— Start of ENTRIES SUPPLIED —
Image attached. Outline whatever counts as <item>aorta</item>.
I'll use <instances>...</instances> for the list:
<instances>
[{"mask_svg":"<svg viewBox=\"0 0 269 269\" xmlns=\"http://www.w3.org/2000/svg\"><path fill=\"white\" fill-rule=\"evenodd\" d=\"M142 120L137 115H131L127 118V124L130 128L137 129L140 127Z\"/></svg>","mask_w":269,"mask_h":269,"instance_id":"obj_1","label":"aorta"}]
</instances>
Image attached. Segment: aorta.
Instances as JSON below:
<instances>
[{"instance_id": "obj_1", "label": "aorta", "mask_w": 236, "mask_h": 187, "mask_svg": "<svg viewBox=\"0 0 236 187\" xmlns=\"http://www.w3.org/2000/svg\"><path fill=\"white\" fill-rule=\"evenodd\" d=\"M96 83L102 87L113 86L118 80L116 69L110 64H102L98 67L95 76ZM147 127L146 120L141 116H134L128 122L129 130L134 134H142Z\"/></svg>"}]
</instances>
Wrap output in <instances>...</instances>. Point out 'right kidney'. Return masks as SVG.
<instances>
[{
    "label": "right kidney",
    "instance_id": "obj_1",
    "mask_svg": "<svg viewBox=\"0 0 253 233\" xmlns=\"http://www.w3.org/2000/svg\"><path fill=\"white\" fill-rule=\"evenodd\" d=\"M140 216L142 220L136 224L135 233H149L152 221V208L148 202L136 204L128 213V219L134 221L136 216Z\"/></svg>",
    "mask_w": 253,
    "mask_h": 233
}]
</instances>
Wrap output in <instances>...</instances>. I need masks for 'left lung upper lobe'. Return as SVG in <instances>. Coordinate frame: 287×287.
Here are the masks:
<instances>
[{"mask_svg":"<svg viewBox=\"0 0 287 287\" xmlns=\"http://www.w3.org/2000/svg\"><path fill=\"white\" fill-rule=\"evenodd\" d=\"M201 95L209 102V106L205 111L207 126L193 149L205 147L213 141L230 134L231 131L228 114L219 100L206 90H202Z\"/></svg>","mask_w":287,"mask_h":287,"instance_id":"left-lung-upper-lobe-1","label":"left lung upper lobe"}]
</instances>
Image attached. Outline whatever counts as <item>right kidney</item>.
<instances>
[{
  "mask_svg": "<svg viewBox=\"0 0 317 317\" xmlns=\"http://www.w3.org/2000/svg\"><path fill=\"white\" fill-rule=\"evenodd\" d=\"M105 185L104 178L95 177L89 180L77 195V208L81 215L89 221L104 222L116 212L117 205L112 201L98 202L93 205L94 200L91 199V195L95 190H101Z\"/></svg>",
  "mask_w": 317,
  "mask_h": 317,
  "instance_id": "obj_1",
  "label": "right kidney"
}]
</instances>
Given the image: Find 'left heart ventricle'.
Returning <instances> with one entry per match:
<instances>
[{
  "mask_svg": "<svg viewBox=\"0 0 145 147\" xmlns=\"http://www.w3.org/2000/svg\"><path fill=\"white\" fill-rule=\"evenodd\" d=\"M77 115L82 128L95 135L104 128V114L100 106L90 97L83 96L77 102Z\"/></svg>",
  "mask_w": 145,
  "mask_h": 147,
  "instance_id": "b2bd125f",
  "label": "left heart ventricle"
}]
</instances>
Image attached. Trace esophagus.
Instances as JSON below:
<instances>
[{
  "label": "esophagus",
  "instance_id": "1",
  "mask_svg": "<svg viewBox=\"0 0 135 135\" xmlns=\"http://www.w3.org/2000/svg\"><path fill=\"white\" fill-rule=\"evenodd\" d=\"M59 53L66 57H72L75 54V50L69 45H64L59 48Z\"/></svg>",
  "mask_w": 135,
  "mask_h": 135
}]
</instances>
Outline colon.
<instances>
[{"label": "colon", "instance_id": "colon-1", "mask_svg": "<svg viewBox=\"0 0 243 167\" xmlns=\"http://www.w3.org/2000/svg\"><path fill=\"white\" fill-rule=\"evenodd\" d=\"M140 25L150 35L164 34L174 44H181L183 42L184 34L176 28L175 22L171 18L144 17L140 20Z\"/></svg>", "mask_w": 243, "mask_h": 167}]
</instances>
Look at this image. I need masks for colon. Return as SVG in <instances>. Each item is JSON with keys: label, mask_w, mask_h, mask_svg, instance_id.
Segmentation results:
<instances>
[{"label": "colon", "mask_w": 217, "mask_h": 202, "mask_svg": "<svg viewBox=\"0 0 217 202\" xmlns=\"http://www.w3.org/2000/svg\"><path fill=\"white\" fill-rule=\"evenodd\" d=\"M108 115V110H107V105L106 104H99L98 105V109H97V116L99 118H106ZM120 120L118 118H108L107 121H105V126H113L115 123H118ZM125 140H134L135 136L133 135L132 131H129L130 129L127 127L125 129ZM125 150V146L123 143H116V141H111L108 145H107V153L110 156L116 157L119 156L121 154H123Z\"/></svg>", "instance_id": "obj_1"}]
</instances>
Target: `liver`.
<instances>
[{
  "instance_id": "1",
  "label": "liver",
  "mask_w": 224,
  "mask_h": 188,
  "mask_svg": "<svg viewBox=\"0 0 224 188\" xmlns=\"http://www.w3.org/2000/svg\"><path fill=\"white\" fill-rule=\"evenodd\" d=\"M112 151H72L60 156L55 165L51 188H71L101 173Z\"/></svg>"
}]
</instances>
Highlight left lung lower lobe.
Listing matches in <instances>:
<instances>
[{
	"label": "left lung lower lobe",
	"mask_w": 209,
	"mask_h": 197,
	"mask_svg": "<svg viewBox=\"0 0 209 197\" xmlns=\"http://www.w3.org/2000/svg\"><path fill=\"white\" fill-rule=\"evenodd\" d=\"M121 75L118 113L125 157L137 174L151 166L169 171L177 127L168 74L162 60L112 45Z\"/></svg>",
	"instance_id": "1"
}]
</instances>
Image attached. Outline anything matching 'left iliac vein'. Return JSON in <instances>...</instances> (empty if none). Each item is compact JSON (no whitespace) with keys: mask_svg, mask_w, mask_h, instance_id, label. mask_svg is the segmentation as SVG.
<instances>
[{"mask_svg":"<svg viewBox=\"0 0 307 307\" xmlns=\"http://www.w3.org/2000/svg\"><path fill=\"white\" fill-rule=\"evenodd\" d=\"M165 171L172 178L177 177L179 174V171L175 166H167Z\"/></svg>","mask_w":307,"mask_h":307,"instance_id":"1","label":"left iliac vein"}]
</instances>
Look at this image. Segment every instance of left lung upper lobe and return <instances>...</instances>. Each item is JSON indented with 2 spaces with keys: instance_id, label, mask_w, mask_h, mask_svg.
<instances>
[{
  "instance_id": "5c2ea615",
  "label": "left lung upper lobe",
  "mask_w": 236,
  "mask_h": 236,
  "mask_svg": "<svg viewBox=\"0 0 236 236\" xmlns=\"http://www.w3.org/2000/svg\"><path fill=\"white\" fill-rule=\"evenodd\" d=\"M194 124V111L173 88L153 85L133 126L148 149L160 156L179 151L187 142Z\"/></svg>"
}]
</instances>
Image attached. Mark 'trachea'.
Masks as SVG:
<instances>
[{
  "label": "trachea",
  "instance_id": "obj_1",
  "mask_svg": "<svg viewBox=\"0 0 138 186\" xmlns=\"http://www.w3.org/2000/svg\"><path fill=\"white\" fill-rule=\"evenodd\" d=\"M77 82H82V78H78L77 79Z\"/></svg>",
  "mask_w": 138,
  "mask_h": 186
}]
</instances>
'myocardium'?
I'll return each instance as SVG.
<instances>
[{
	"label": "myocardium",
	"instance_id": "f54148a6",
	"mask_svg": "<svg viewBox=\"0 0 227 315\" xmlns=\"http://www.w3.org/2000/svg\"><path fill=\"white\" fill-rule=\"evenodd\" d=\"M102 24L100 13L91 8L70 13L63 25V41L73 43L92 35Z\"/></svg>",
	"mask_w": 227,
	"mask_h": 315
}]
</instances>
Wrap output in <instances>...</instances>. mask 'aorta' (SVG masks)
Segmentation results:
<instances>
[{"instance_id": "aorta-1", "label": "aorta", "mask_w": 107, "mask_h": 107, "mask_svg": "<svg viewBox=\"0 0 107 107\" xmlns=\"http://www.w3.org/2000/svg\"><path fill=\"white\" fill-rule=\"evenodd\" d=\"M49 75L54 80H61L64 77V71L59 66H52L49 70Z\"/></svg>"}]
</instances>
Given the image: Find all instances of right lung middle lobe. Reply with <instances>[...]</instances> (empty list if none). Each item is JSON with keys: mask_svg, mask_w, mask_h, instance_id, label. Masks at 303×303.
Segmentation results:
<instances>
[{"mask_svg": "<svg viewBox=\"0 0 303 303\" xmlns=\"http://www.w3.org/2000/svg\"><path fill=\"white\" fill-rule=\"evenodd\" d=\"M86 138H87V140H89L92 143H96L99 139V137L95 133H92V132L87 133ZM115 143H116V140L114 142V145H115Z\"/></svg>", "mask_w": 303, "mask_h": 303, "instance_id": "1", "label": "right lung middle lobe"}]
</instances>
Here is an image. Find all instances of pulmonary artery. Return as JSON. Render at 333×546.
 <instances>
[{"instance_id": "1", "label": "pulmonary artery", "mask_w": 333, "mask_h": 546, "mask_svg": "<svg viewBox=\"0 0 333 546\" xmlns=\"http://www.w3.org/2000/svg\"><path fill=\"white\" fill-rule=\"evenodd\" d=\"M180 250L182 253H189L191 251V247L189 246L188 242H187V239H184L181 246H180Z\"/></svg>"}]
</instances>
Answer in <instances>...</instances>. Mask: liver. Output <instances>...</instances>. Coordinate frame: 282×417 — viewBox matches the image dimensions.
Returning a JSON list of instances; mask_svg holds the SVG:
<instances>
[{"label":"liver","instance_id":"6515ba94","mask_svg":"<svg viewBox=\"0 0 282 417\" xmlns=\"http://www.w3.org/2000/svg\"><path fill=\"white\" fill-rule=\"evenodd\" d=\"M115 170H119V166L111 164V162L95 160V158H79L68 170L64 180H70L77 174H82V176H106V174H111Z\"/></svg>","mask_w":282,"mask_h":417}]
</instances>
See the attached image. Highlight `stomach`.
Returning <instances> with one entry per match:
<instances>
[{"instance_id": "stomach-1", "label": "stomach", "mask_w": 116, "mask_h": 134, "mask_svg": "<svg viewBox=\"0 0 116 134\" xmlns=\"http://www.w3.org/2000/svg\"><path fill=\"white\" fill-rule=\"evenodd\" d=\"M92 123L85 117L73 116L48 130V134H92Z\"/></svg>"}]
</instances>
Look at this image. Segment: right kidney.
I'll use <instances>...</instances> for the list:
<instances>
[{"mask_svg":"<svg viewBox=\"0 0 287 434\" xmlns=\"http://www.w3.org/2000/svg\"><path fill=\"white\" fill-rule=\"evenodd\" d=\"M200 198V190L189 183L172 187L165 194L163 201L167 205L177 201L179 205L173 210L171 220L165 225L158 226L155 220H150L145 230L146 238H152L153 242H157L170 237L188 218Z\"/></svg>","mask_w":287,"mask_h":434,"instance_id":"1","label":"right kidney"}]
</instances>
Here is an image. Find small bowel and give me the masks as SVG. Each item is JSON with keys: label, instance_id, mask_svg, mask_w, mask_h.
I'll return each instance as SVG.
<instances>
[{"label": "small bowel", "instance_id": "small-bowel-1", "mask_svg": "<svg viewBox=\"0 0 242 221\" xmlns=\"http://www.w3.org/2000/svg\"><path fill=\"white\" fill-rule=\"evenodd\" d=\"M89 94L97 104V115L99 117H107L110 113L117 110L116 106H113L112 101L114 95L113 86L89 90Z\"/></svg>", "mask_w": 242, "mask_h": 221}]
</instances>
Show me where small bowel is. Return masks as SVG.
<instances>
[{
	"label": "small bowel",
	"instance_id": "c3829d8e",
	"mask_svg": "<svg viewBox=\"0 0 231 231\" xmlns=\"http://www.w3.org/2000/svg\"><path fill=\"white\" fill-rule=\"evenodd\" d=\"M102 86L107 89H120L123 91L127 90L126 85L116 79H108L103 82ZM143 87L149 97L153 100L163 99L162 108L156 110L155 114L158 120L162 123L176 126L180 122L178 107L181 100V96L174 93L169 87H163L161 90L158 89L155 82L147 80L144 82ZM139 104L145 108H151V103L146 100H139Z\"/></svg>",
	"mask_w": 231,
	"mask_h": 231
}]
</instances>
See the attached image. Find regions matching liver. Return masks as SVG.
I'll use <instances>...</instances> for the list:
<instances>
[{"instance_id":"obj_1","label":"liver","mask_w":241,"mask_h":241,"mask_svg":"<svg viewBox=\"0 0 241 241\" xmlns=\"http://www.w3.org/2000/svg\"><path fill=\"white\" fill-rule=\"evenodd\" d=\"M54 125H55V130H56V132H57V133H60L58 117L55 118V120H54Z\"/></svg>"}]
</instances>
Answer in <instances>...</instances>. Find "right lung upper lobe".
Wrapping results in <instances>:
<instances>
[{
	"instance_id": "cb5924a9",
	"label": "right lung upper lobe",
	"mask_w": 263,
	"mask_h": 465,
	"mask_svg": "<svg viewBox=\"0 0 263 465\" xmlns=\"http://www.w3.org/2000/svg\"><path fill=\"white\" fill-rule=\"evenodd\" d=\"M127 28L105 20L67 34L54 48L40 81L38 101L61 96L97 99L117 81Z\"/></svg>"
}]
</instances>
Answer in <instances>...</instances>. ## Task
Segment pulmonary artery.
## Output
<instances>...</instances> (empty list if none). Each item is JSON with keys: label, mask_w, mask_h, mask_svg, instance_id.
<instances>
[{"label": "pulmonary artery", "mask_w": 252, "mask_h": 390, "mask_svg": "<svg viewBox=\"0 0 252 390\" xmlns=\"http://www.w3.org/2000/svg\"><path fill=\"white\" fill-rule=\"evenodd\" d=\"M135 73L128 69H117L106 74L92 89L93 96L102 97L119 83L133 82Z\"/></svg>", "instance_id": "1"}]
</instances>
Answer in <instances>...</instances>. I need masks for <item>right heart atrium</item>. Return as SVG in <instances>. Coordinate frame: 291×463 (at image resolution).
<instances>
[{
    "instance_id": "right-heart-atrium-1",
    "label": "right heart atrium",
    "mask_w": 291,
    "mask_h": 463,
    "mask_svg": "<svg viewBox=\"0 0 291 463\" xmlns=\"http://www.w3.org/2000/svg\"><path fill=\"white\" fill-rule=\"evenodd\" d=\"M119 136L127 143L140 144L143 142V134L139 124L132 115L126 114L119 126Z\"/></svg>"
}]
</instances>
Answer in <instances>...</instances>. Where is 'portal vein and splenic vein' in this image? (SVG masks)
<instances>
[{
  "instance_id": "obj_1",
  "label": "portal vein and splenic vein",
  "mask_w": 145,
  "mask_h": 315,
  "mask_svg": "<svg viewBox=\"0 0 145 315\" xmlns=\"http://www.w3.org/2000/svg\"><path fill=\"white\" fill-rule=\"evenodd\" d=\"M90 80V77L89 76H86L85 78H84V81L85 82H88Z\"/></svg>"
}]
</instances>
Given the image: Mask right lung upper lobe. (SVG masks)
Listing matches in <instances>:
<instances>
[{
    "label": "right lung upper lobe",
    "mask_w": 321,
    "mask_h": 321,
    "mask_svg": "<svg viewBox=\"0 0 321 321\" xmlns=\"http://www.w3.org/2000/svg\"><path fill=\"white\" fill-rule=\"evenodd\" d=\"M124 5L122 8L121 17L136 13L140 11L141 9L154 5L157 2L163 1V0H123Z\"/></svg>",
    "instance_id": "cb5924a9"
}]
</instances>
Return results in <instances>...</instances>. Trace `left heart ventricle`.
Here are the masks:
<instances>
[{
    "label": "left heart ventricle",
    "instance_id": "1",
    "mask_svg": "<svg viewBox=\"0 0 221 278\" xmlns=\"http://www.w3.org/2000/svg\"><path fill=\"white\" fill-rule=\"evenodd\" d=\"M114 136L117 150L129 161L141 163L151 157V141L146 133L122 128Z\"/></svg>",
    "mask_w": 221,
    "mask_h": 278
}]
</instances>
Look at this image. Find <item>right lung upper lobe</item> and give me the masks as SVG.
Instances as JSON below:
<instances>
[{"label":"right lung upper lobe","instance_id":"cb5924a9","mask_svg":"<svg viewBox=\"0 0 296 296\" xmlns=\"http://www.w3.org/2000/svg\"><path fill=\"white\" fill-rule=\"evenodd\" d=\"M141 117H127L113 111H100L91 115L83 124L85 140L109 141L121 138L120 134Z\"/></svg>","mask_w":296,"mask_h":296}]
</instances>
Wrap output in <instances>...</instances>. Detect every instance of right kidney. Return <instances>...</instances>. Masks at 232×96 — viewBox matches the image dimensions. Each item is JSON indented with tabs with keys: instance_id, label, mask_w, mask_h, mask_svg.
— End of ENTRIES SUPPLIED —
• _OBJECTIVE_
Tally the lines of the material that contain the string "whatever", counting only matches with the same capitalization. Give the number alone.

• _CORRECT RESULT_
2